▶ **Work item**: One range is to be output from the listing below, exactly as written: the line with "right front paw: (430, 522)" to the line with "right back paw: (195, 523)", both kept.
(Data for review begins)
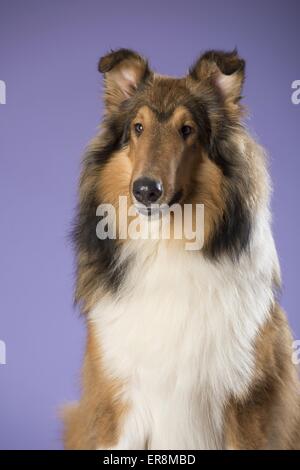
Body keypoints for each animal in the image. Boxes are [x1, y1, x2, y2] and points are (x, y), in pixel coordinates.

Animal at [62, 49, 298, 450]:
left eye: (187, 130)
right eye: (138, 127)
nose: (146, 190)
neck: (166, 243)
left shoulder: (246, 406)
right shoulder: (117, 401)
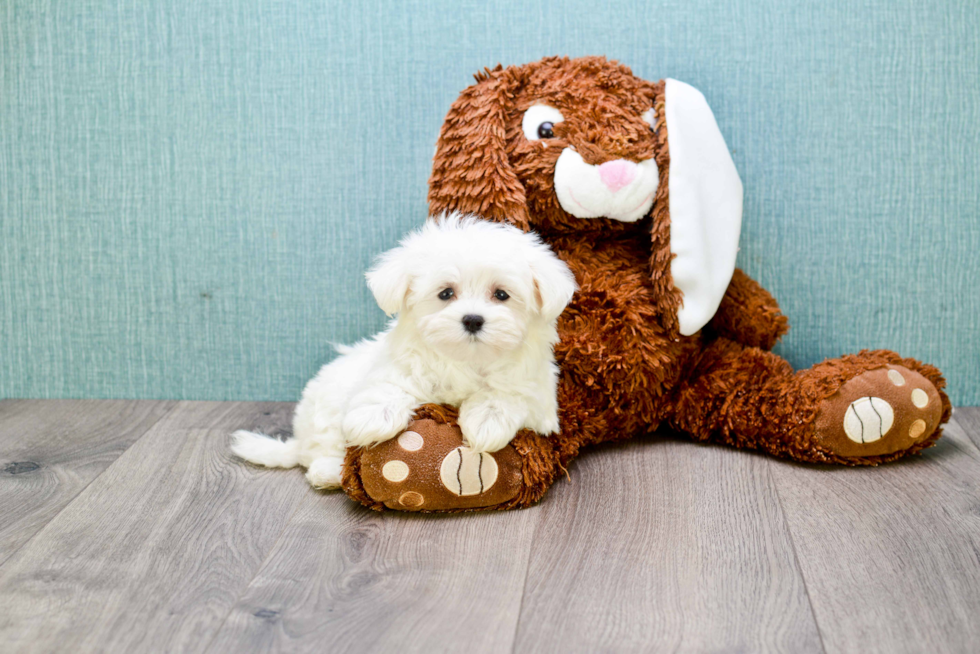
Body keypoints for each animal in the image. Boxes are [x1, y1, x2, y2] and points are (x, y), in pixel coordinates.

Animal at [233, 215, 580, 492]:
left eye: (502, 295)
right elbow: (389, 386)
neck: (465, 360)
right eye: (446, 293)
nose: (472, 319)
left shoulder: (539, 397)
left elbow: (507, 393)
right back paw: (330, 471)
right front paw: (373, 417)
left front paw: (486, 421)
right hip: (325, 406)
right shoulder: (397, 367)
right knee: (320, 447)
(Data for review ends)
(Data for review begins)
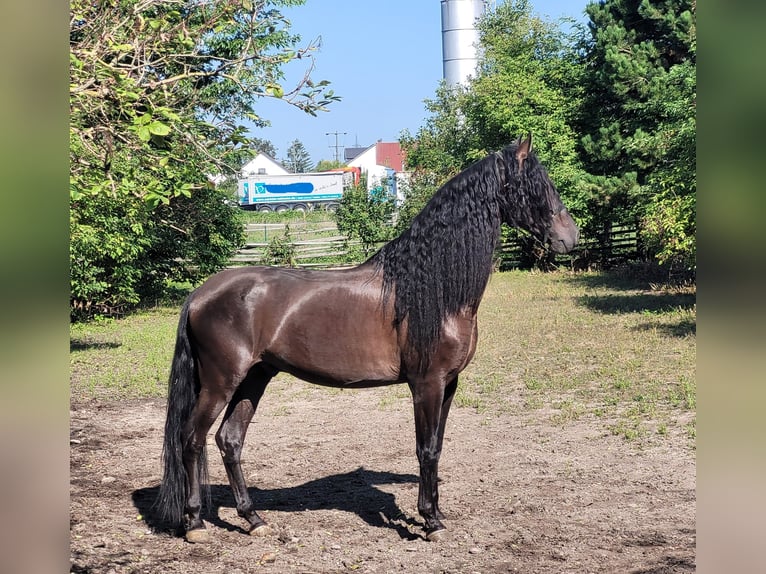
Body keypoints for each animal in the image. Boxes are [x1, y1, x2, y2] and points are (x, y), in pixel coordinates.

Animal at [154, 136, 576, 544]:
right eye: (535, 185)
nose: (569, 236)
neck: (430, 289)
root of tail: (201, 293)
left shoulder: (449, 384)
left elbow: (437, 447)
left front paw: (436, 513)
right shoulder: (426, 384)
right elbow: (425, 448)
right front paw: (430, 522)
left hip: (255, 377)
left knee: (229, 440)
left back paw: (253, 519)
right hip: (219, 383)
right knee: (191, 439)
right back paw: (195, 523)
(Data for review ends)
(Data for review begins)
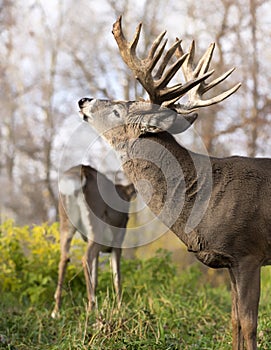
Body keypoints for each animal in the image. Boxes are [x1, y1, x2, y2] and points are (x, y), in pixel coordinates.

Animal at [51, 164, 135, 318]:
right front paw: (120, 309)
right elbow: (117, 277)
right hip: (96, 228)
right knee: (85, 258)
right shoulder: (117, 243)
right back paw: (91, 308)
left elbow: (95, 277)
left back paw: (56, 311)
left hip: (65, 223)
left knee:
(Data for review ends)
▶ **Task response**:
right front paw: (430, 522)
left hip: (255, 377)
left knee: (229, 440)
left back paw: (253, 519)
right hip: (219, 383)
right knee: (191, 439)
right back paw: (195, 523)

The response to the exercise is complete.